Tuesday, August 25, 2009

America's Worst Legislature

Trying to appease the cowards running for higher office in the Assembly rank and file, Karen Bass has dropped the sentencing commission out of the prison reform package.

The sentencing commission was among the most controversial provisions of the Senate prison plan. But on Monday, Senate leader Darrell Steinberg, D-Sacramento, said “a real sentencing commission, with teeth, is my top priority” for corrections legislation.

Steinberg spokeswoman Alicia Dlugosh said Monday that the Senate leader would like to see any legislation passed by the Assembly “realize the same dollar figure in savings as the Senate bill.”

The bill passed last week by the Senate, AB 14 XXX would save the state an estimated $600 million, according to an analysis of the bill. But the Assembly seemed poised to make key changes that would reduce those savings by about $220 million.

Among the other changes expected to be made by the Assembly would be the elimination of a provision that would change some crimes which can be either felonies or misdemeanors --known as “wobblers” – exclusively to misdemeanors. The Assembly bill expected to come up for a vote this week would leave the state’s wobbler law unchanged.

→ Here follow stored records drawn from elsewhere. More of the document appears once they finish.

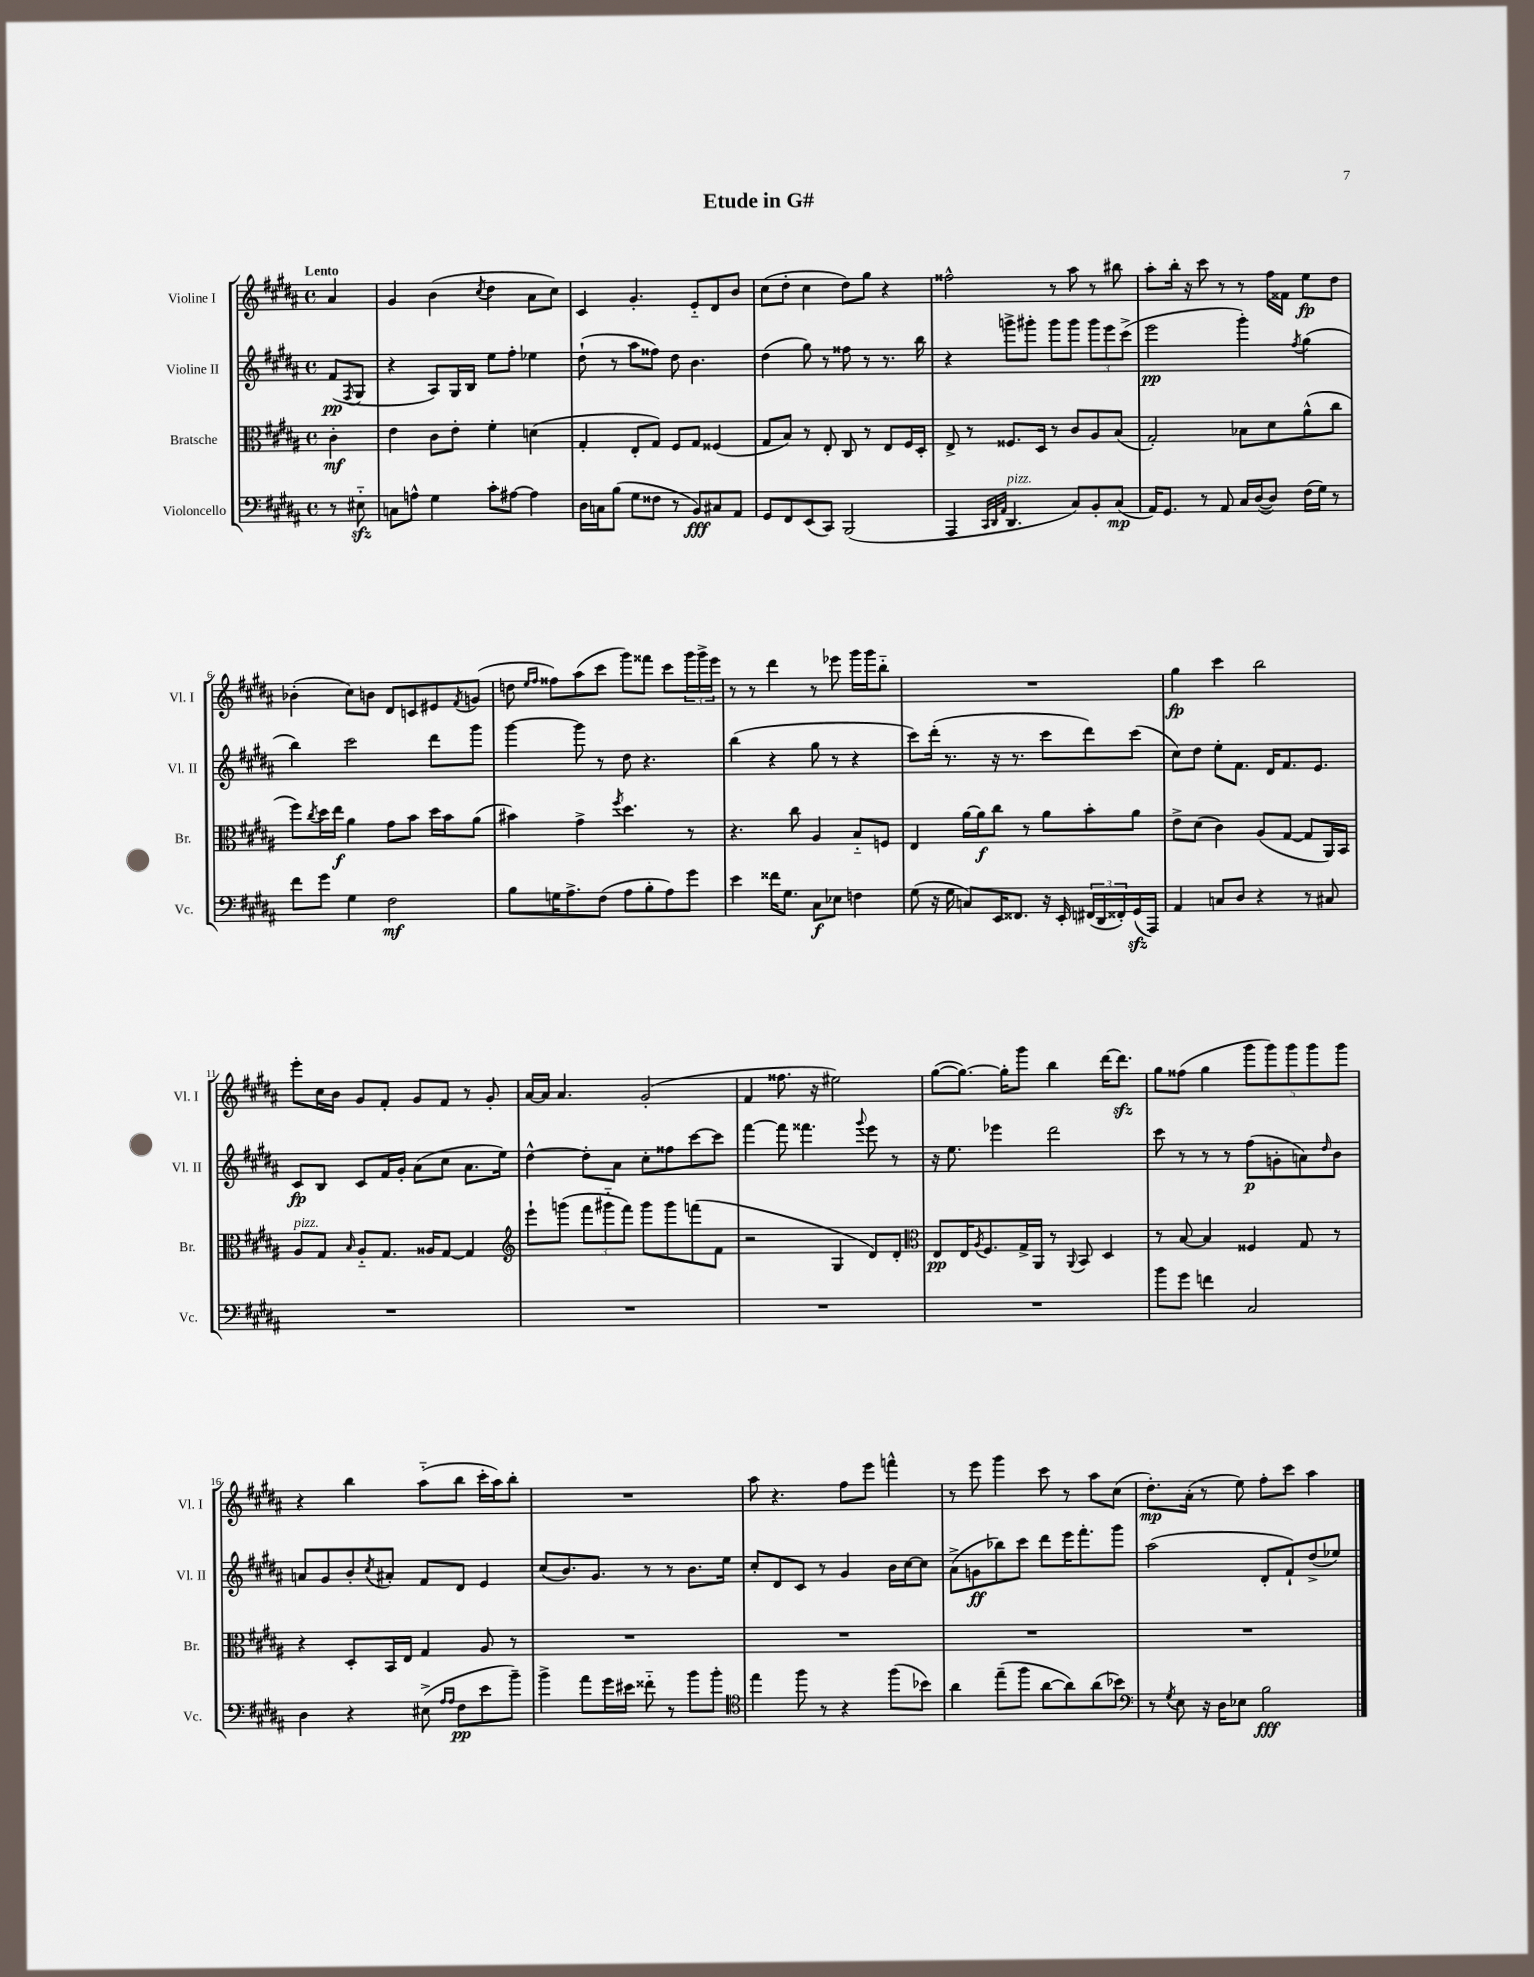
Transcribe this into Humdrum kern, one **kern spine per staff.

**kern	**kern	**kern	**kern
*staff4	*staff3	*staff2	*staff1
*clefF4	*clefC3	*clefG2	*clefG2
*k[f#c#g#d#a#]	*k[f#c#g#d#a#]	*k[f#c#g#d#a#]	*k[f#c#g#d#a#]
*M4/4	*M4/4	*M4/4	*M4/4
*met(c)	*met(c)	*met(c)	*met(c)
8r	4c#'	(8f#	4a#
.	.	8qF#	.
8E#'~	.	8G#	.
=	=	=	=
8C	4e	4r	4g#
8A^^	.	.	.
4G#	8c#	8A#)	(4b
.	8e'	16G#	.
.	.	16B	.
.	.	.	8qcc#
8c#'	4f#'	8ee	4dd#
[8A#	.	8ff#'	.
4A#]	(4d	4ee-	8a#
.	.	.	8cc#)
=	=	=	=
16D#	4G#'	(8dd#`	4c#
16C	.	.	.
(8B	.	8r	.
8G#	8E'	8aa#	4.g#'
8F##	8G#)	8ff##)	.
8r	8F#	8dd#	.
8BB)	8G#	4.b	8e'~
8C#	(4F##	.	8d#
8AA#	.	.	8b
=	=	=	=
8GG#	8G#	(4dd#	(8cc#
8FF#	8B)	.	8dd#'
(8EE	8r	8gg#)	4cc#
8CC#)	8E'	8r	.
(2BBB	8C#	8ff##	8dd#)
.	8r	8r	8gg#
.	8E	8.r	4r
.	16F#	.	.
.	16D#'	16bb	.
=	=	=	=
4AAA#	8E^	4r	2ff##^^
.	8r	.	.
32qqCC#	.	.	.
32qqDD#	.	.	.
32qqAA#	.	.	.
4.DD#	8.F##	8ggg^	.
.	.	8ggg#'	.
.	16D#	.	.
.	8r	8ggg#	8r
8C#)	8c#	8ggg#	8aa#
8BB'	8A#	12ggg#	8r
.	.	12eee	.
(8C#	(8B	.	8bb#
.	.	(12ccc#^	.
=	=	=	=
16AA#)	2G#')	2eee	8aa#'
8.GG#	.	.	.
.	.	.	16bb'
.	.	.	16r
8r	.	.	8ccc#
8AA#	.	.	8r
16C#	8B-	4ggg#')	8r
([16D#	.	.	.
8D#])	8d#	.	16ff#
.	.	.	16f##
.	.	8qff#	.
(16F#	(8a#^^	(4gg#	8ee
16G#)	.	.	.
8r	8cc#	.	8dd#
=	=	=	=
8f#	8ff#)	4bb)	(4b-'
.	8qcc#	.	.
8g#	16dd#	.	.
.	16ee	.	.
4G#	4a#	2ccc#	8cc#)
.	.	.	8b
2F#	8g#	.	8d#
.	8b	.	8c
.	16dd#	8ddd#	8e#
.	16b	.	.
.	.	.	8qf#
.	(8a#	8ggg#	(8g
=	=	=	=
8B	4b#)	[4ggg#	8dd
.	.	.	16qqee
.	.	.	16qqff#
16G	.	.	8ff##)
8.A#^	.	.	.
.	4g#^	8ggg#]	(8aa#
(8F#	.	8r	8ccc#
.	8qff#	.	.
8A#	4.dd#	8dd#	8ggg#)
8B'	.	4.r	8fff##
8A#)	.	.	8ccc#
8g#	8r	.	24ggg#
.	.	.	24ggg#^
.	.	.	24eee
=	=	=	=
4e	4.r	(4bb	8r
.	.	.	8r
16f##	.	4r	4ddd#
8.G#	.	.	.
.	8cc#	.	.
8C#	4A#	8gg#	8r
8E-	.	8r	8eee-
4F	8B'~	4r	16ggg#
.	.	.	16ggg#
.	8F	.	8bb'~
=	=	=	=
(8G#	4E	8ccc#)	1r
16r	.	(16ddd#'	.
16G#	.	8.r	.
8C)	[16a#	.	.
.	16a#]	.	.
16EE	8cc#	16r	.
8.FF##	.	8.r	.
.	8r	.	.
16r	8a#	8ccc#	.
16EE'	.	.	.
(24FF#	8b'	8ddd#)	.
24DD#	.	.	.
24FF##')	.	.	.
(16GG#	8a#	(8ccc#	.
16AAA#)	.	.	.
=	=	=	=
4AA#	8e^	8cc#)	4gg#
.	(8d#	8dd#	.
8C	4c#)	8ee'	4ccc#
8D#	.	8.f#	.
4r	(8A#	.	2bb
.	.	16d#	.
.	[8G#	8.f#	.
8r	8G#]	.	.
.	.	8.e	.
8C#	16AA#)	.	.
.	16BB	.	.
=	=	=	=
1r	8A#	8c#	8eee'
.	8G#	8B	16cc#
.	.	.	16b
.	16qqB	.	.
.	8A#'~	8c#	8g#
.	8.G#	16f#	8f#'
.	.	16g#'	.
.	.	(8a#	8g#
.	16A##	.	.
.	[8G#	8cc#	8f#
.	4G#]	8.a#	8r
.	.	.	8g#'
.	.	16ee)	.
=	=	=	=
*	*clefG2	*	*
1r	8eee`	[4dd#^^	[16a#
.	.	.	16a#]
.	(8ggg	.	4.a#
.	12fff#	8dd#']	.
.	12ggg#'~	.	.
.	.	8a#	.
.	12fff#)	.	.
.	8ggg#	8cc#'	(2g#'
.	8ggg#	8ff##	.
.	(8fff	[8ccc#	.
.	8f#	8ccc#]	.
=	=	=	=
1r	2r	[4fff#	4f#
.	.	8fff#]	8.ff##
.	.	4.fff##	.
.	.	.	16r
.	4G#	.	2ee#)
.	.	8qqggg#	.
.	8d#)	8eee	.
.	8d#'	8r	.
=	=	=	=
*	*clefC3	*	*
1r	8E	16r	([8gg#
.	.	8.ee	.
.	16E	.	8.gg#_)
.	8qA#	.	.
.	8.F#	.	.
.	.	4eee-	.
.	.	.	16gg#']
.	16G#^	.	8ggg#
.	16AA#	.	.
.	8r	2ddd#	4bb
.	8qqAA#	.	.
.	8BB	.	.
.	4D#	.	[16ddd#
.	.	.	8.ddd#]
=	=	=	=
8b	8r	8ccc#	8gg#
8g#	[8B	8r	(8ff##
4f	4B]	8r	4gg#
.	.	8r	.
2C#	4F##	(8ff#	10ggg#
.	.	.	10ggg#)
.	.	8g'	.
.	.	.	10ggg#
.	8G#	8a)	.
.	.	.	10ggg#
.	.	16qqdd#	.
.	8r	8b	.
.	.	.	10ggg#
=	=	=	=
4D#	4r	8a	4r
.	.	8g#	.
4r	8D#'	8b'	4bb
.	.	8qcc#	.
.	16BB	8a#'	.
.	16E	.	.
(8E#^	4G#	8f#	(8aa#'~
16qqA#	.	.	.
16qqA#	.	.	.
8F#	.	8d#	8bb
8e	8A#	4e	16ccc#'
.	.	.	16aa#)
8b~)	8r	.	8bb'
=	=	=	=
4b^	1r	(8cc#	1r
.	.	8.b)	.
8a#	.	.	.
.	.	8.g#	.
16g#	.	.	.
16e#	.	.	.
8f##'~	.	8r	.
8r	.	8r	.
8b	.	8.b	.
8b'	.	.	.
.	.	16ee	.
=	=	=	=
*clefC4	*	*	*
4ee	1r	8cc#'	8aa#
.	.	8d#	4.r
8ff#	.	8c#	.
8r	.	8r	.
4r	.	4g#	8ff#
.	.	.	8eee
(8ff#	.	16b	4fff^^
.	.	[16cc#	.
8b-)	.	8cc#]	.
=	=	=	=
4a#	1r	(8a#^	8r
.	.	8g	8eee
(8ee~	.	8bb-)	4ggg#
8ff#	.	8ccc#	.
[8a#	.	8ddd#	8ccc#
8a#])	.	16eee	8r
.	.	8.fff#'	.
(8a#	.	.	8aa#
8b-)	.	8ggg#	(8cc#
=	=	=	=
*clefF4	*	*	*
8r	1r	(2aa#	8.dd#')
8qG#	.	.	.
8E	.	.	.
.	.	.	(16a#'
16r	.	.	8r
16D#	.	.	.
8E-	.	.	8ee)
2B	.	8d#'	8ff#'
.	.	8f#`)	8ccc#
.	.	(8dd#^	4aa#
.	.	8ee-)	.
==	==	==	==
*-	*-	*-	*-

Assembly Democrats also balked at a provision in the Senate bill that would allow some sick and elderly inmates to finish their sentences under house arrest.

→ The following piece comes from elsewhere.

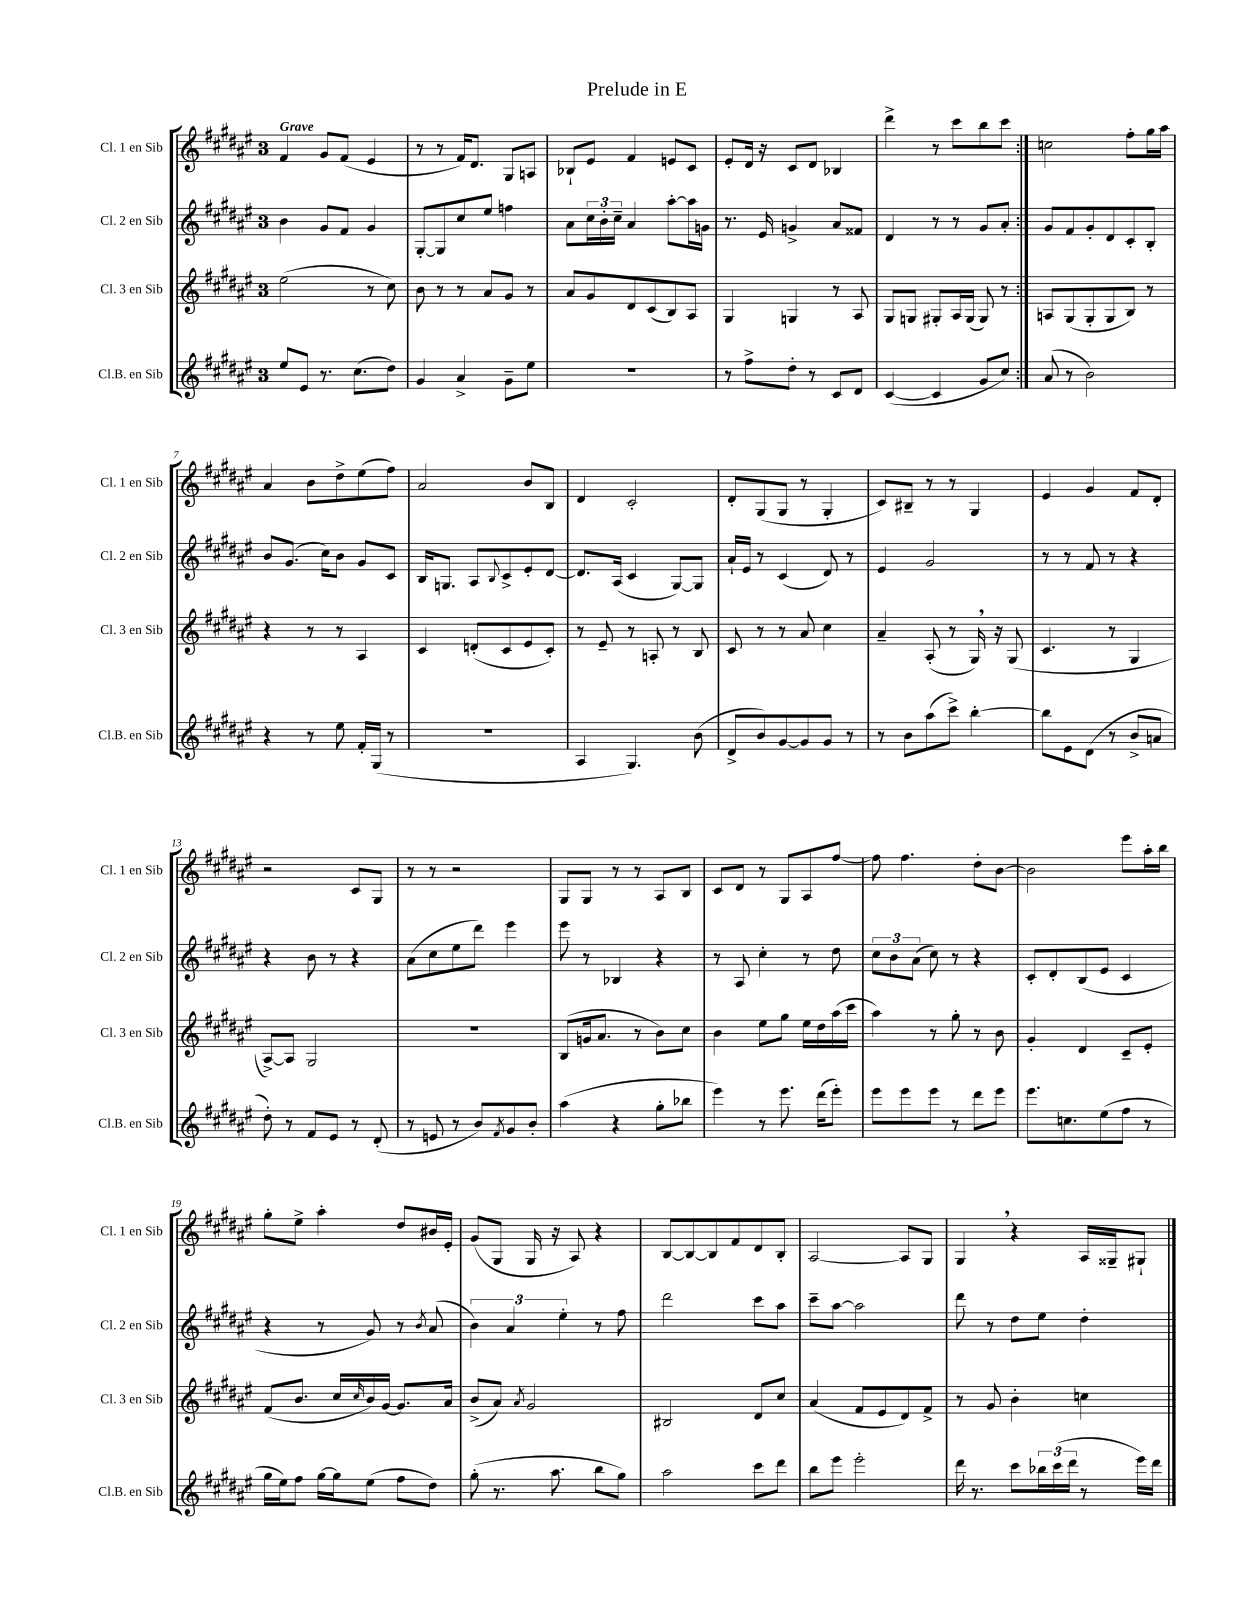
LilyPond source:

Bass said she hoped to pass the sentencing commission as stand-alone legislation later in the year. First of all, the year ends on September 11, and second, adding the commission to a must-pass reform package was the whole point. If lawmakers objected to it as part of a package, they're not going to turn around and support it in isolation.

Punting on this issue will ensure that federal judges will be mandating reductions of the prison population 10 years down the road. The only reform worth doing in the package now clarifies parole policy, devoting resources to those who need to be monitored instead of the blanket supervision that has turned our parole system into a revolving door. But that will not be enough to turn around the prison crisis for the long-term, without finally doing something about our ever expanding sentencing law.

This also shows the complete dysfunction of the leadership. Darrell Steinberg may not go along with the limited version, and I don't blame him. His chamber has now stuck their neck out three times on tough votes - Tranquillon Ridge drilling, HUTA raids and now this - that the Assembly has quashed. I wasn't unhappy about the first two, but if I was in the Senate, I'd be pissed about all these controversial votes I was needlessly taking. You'd think Karen Bass would have a sense of her caucus and know that she couldn't pass whatever she and Steinberg and the Governor hammered out in private. Because she's on her way out the door in 2010 she has no leverage over the caucus, because everyone's termed out and running for something else they have no fealty to the Assembly, and because they all live perpetually in fear they won't take a vote they know would help future generations deal with a crisis.

As I've said, a broken process will almost always produce a broken result. But individual lawmakers need to be called out. Particularly the three Assemblymembers running for Attorney General who think they're showing off their toughness. When all of them lose, they'll probably attribute it to other factors. They should be reminded of this day.